## [Page excerpt]

+===+

Gretasmyname Wed 02-Dec-15 19:02:27

We are super busy. Me especially. I like being busy and love being a mum. Think dh wants a quiet life which hes never going to get anyway!
How the hell do you come to terms with something that will affect me so badly.
It will be a deal breaker in the sense that I cant be okay with him. Its such an important thing to me.
I dont feel it would make thqt much difference. Yes the baby stage but thats such a short period.
One of our dcs is older as well. So independent.

Gretasmyname Wed 02-Dec-15 19:05:31

tatty
In that situation he would agree.
In fact, he would agree now if I brought it up again. Im sure. He said what he did in anger but he half meant it.
I feel upset as ive half trying with his consent and therefore git the idea in my head.
He could have said point blank no and used a condom.

+===+

## [Exercise instructions]
**a.** Could you return the part of the forum posts above that opens with the words containing "It will be a" and closes with "a short period."?
**b.** Can you supply the next part of the forum posts above about having another baby, picking up after their last sentence?

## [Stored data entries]
+===+

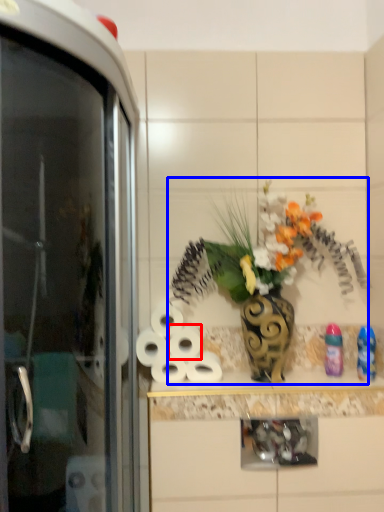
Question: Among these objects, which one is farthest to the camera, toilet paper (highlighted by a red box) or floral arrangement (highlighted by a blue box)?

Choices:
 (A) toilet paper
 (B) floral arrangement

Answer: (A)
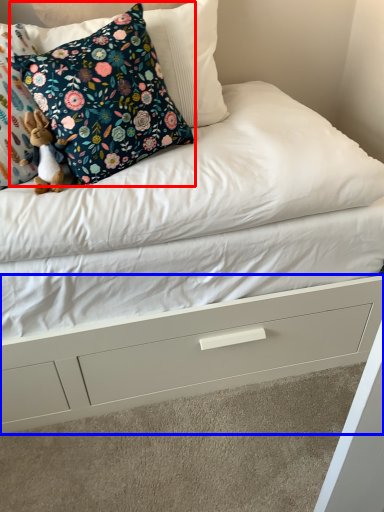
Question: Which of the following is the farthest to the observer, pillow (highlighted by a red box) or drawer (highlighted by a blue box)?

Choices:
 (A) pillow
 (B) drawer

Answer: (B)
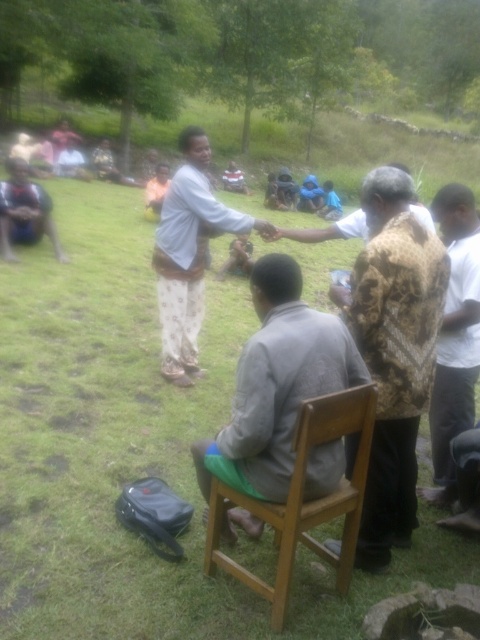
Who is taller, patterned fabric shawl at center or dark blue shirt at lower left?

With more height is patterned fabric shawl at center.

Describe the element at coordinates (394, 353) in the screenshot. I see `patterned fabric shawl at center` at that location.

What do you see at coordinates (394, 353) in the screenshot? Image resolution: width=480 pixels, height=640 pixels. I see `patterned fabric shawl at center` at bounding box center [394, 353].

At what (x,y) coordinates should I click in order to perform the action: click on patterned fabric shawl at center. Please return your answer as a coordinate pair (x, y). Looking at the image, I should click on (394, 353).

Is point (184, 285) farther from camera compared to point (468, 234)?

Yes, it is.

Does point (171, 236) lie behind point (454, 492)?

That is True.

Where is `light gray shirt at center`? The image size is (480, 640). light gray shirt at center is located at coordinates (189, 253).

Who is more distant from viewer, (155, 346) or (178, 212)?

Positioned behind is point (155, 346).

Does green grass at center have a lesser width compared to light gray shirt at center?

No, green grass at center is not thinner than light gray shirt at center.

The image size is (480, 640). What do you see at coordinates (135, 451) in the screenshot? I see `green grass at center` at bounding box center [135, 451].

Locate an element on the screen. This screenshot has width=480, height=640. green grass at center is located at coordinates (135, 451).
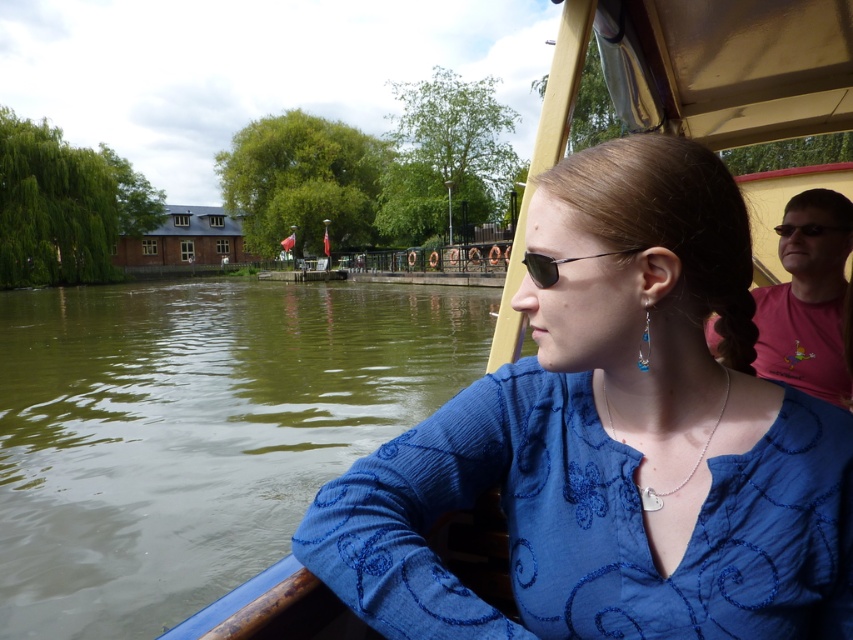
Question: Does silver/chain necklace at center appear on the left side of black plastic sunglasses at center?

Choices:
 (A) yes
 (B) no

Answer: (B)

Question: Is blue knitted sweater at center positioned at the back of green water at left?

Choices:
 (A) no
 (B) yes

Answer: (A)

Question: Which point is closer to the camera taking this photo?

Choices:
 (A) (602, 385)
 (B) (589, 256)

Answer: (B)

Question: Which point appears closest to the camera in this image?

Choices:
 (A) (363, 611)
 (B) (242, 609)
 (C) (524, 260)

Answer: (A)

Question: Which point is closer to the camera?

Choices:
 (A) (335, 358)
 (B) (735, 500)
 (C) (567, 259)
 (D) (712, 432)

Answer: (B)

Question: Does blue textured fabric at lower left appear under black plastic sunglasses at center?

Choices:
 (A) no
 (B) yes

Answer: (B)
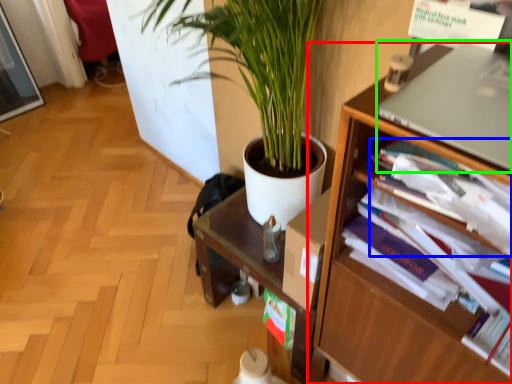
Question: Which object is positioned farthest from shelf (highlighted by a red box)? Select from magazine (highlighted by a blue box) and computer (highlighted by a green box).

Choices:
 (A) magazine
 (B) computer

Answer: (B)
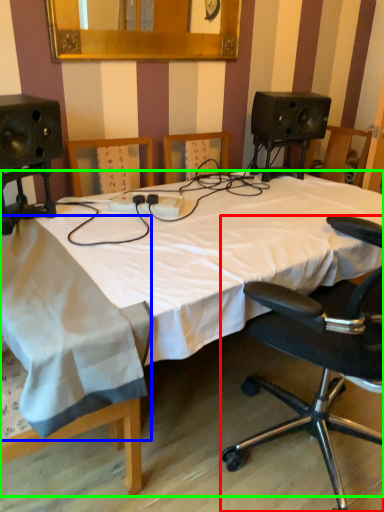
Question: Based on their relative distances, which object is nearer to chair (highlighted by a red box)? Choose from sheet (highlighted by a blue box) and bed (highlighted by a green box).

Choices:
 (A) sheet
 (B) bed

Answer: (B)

+===+

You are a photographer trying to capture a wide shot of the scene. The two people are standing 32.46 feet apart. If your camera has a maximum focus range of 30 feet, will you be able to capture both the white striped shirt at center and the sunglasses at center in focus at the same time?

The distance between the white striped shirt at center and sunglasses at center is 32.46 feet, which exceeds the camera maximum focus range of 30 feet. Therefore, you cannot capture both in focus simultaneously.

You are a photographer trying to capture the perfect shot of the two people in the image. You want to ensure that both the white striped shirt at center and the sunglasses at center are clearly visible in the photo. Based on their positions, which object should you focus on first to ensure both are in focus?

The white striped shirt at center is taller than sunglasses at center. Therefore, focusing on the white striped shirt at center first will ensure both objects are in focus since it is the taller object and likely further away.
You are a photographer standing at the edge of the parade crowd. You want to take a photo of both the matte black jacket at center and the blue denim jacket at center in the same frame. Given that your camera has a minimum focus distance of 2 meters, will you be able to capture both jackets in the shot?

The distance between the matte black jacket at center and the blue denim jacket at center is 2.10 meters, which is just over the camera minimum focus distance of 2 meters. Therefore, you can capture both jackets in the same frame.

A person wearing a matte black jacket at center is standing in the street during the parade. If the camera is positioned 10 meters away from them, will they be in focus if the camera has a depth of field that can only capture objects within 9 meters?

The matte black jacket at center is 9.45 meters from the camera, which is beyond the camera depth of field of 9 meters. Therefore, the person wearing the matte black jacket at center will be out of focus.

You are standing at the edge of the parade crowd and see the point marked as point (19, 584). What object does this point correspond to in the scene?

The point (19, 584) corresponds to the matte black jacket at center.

+===+

## [Answers for the exercise]
**a.**
It will be a deal breaker in the sense that I cant be okay with him. Its such an important thing to me.
I dont feel it would make thqt much difference. Yes the baby stage but thats such a short period.

**b.**
Youareyou Wed 02-Dec-15 19:08:11

Well I have 4 and IMO it IS a lot harder than 3. Also I think if you have an older one that can be harder. Juggling the pressures of both ages.
I'm with your DH I'm afraid. Fwiw my DH would love more. He'd happily have another couple but totally respects that it's never going to happen.

BlueJug Wed 02-Dec-15 19:09:36

I think enjoy what you have. You can give more to the DC you have and there will be more money and time to go round.

Don't force him

shutupandshop Wed 02-Dec-15 19:10:10

sounds like your dh has compromised by having a 3rd, a 4 th maybe a step too far. I get you, I wanted 4 abd have 4. I would have pined forever a while if I didn't have dc4. Luckily dh would of had 6 or 7. shock

shutupandshop Wed 02-Dec-15 19:11:27

Also, I have found 4 ALOT harder than 3 but my heakth isn't great now. And they are sooo expensive!

DeoGratias Wed 02-Dec-15 19:11:59

Our 4th was twins and I was so pleased. My chidlren's father would have been happy with 3.

If he's been having sex without a condom then he's obviously prepared to risk a 4th so just get on with it.

Gretasmyname Wed 02-Dec-15 19:12:15

Im used to a big age gap as theres one with dc1and dc2. So used to juggling different activities etc.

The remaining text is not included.